--- Assigned task a ---
Copy the rows word for word, starting at the line containing "Taking a stance" and ending at the line containing "Answer: approximately 90° to the waterbuck's own left", with both of those lines included.

━━━ Passage for review

As known, natural gas is a mixture of gaseous hydrocarbons, primarily of methane, ethane, propane, and butane, which also contains minor amounts of heavier hydrocarbon components along with varying amounts of gaseous non-hydrocarbon components, such as nitrogen, carbon dioxide and hydrogen sulfide.
Natural gas emerged from several gas fields is "acidic", i.e. it contains considerable amounts of carbon dioxide and hydrogen sulfide. Of them carbon dioxide is a corrosive component which also impairs the caloric value of natural gas, whereas hydrogen sulfide, along with the other sulfides optionally present, produces corrosive and poisonous substances upon combustion. Removal of acidic components is the most frequent goal of natural gas purification, which is performed by using physical or chemical absorbents optionally in combination with one another.
Upon physical absorption carbon dioxide and hydrogen sulfide dissolve practically only physically in the solvent applied as absorbent. When absorption is over, pressure is decreased considerably whereupon gaseous components get desorbed in their original state. The solvent is then recycled. Organic solvents of high boiling points, such as polyethylene glycol dimethyl ether (Selexol) or tetrahydrothiophene-1,1-dioxide (Sulfolan) are used as physical adsorbents.
In chemical absorption methods aqueous solutions of various alkanolamine compounds, such as of monoethanol amine (MEA), diethanol amine (DEA). diisopropano amine (DIPA), diglycol amine (HOCH.sub.2 CH.sub.2 OCH.sub.2 CH.sub.2 NH.sub.2, DGA) and methyl diethanol amine [(HOCH.sub.2 CH.sub.2).sub.2 NCH.sub.3, MDEA] are utilized, which chemically, bind the acidic components to be removed in the form of adducts (Ullmann's Encyclopedia Vol. A12, pp. 258-259). Solvent regeneration is based on the phenomenon that an increase in temperature and a decrease in pressure runs with the decomposition of the complex, whereupon the acidic gas liberates.
The advantages of chemical absorption (recovery of COS, low level of methane co-absorption) can be increased with the simultaneous use of physical absorbents.

━━━━━━
━━━ Excerpted records

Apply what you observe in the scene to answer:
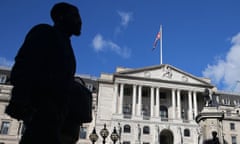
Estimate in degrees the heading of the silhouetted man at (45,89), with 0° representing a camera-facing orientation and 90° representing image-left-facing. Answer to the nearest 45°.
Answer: approximately 270°
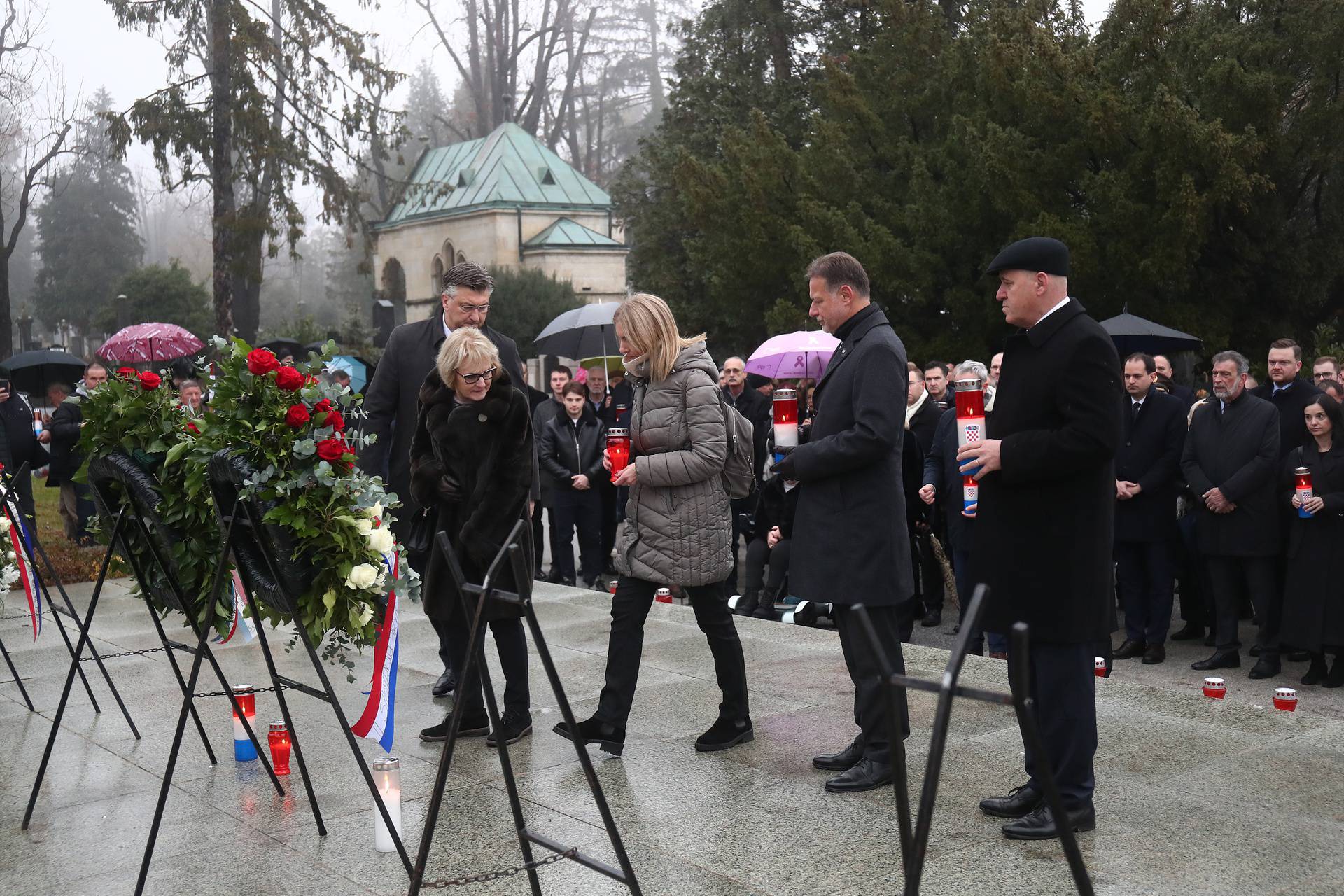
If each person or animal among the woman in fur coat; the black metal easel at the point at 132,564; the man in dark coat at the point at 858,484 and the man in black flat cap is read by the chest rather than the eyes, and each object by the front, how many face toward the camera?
1

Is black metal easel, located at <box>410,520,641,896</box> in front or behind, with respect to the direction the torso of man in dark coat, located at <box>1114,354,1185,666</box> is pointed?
in front

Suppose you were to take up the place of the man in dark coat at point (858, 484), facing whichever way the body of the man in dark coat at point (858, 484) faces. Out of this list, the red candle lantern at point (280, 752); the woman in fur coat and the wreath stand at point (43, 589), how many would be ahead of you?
3

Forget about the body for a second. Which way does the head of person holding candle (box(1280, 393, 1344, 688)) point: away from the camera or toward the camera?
toward the camera

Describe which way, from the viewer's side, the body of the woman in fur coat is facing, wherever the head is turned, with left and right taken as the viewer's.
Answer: facing the viewer

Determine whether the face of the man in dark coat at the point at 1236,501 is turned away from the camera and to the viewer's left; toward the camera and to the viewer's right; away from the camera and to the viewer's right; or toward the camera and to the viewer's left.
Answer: toward the camera and to the viewer's left

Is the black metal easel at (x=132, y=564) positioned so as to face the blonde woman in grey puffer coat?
no

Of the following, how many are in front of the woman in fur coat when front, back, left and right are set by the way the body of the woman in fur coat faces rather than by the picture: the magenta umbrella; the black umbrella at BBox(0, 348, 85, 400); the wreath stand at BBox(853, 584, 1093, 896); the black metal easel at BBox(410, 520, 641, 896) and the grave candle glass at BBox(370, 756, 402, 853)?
3

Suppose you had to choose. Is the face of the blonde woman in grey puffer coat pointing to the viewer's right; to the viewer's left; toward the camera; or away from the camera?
to the viewer's left

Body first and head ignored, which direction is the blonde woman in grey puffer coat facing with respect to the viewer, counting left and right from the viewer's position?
facing to the left of the viewer

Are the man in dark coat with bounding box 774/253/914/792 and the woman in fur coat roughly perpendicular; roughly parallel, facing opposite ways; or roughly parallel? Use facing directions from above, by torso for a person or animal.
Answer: roughly perpendicular

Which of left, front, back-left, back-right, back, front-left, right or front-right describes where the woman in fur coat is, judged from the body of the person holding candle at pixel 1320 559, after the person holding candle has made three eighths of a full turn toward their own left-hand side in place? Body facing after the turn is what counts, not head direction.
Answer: back-right

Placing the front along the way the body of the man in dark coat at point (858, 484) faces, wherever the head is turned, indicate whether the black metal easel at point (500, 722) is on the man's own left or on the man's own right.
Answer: on the man's own left

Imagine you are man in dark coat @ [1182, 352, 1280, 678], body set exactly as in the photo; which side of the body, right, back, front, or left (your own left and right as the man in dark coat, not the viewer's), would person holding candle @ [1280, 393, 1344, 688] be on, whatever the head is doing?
left
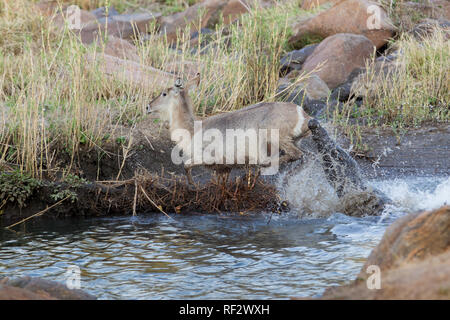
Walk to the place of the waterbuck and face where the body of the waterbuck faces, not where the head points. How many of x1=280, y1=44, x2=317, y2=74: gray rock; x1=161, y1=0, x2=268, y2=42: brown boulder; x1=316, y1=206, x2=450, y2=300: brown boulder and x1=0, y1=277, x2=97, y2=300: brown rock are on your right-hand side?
2

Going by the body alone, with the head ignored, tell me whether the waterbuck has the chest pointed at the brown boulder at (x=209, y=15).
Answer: no

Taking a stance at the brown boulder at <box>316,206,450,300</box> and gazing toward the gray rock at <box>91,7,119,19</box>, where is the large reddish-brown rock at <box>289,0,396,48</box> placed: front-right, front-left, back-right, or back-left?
front-right

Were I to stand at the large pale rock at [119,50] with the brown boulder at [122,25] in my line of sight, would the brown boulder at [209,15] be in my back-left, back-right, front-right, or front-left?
front-right

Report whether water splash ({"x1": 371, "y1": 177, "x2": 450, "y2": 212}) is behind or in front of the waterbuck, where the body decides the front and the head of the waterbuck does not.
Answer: behind

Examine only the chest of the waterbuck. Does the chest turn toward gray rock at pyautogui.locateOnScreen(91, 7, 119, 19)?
no

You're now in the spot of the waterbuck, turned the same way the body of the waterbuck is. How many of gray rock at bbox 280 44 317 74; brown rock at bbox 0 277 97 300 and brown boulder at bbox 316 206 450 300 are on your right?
1

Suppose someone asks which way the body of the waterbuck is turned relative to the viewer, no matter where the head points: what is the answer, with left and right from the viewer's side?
facing to the left of the viewer

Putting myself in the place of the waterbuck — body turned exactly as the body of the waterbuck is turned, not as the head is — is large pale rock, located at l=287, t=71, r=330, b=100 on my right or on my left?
on my right

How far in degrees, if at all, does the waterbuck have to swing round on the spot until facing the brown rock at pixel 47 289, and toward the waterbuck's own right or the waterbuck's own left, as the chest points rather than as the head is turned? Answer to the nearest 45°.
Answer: approximately 90° to the waterbuck's own left

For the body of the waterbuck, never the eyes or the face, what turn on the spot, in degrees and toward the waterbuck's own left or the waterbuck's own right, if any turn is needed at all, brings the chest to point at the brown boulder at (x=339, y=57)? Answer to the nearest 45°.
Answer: approximately 90° to the waterbuck's own right

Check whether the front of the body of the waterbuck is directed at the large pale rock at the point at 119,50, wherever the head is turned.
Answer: no

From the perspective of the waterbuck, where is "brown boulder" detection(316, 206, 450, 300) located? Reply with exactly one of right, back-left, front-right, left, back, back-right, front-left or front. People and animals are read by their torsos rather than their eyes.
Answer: left

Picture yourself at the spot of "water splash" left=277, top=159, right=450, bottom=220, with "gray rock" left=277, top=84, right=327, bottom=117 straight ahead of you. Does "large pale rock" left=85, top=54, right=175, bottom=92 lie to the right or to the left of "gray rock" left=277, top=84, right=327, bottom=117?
left

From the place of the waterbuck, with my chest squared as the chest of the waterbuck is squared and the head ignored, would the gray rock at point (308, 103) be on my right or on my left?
on my right
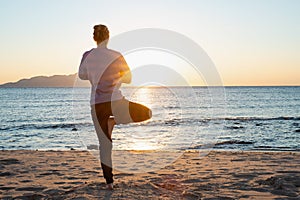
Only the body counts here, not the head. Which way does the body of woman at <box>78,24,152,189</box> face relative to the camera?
away from the camera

━━━━━━

--- Assigned task b ---
According to the passage on natural gas purification, what makes the natural gas from several gas fields "acidic"?

--- Your response a ---
Taking a stance at the brown boulder at <box>316,206,450,300</box> and gazing toward the gray rock at <box>91,7,119,19</box>, where is the large reddish-brown rock at <box>289,0,396,48</box> placed: front-right, front-left, back-right, or back-left?
front-right

Were I to stand at the large pale rock at [119,50] with the brown boulder at [122,25] in my line of sight, would the brown boulder at [209,15] be in my back-left, back-right, front-right, or front-left?
front-right

Report whether water splash ({"x1": 371, "y1": 177, "x2": 450, "y2": 212}) is behind or in front of the waterbuck, where the body decides the front and the head of the waterbuck does not.
Answer: behind

Examine only the chest of the waterbuck. Does the chest turn toward gray rock at pyautogui.locateOnScreen(91, 7, 119, 19)?
no

You're now in the spot of the waterbuck, turned the same way the body of the waterbuck is. How many of gray rock at bbox 280 44 317 74; brown rock at bbox 0 277 97 300 and brown boulder at bbox 316 206 450 300 are on your right?
1

Suppose someone asks which way the body of the waterbuck is turned relative to the viewer, no matter where the head points: what is the answer, with left and right from the viewer's side?
facing to the left of the viewer

Putting myself in the place of the waterbuck — body turned exactly as the body of the waterbuck is turned, not as the head is — is large pale rock, located at l=287, t=71, r=330, b=100 on my right or on my left?
on my right

How far in degrees, if at all, does the waterbuck have to swing round on the spot until facing the brown rock at pixel 47 289, and toward the waterbuck's own right or the waterbuck's own left, as the chest points rather than as the head is turned? Answer to the nearest 45°.
Answer: approximately 90° to the waterbuck's own left

--- Your response b ---
It contains considerable amounts of carbon dioxide and hydrogen sulfide.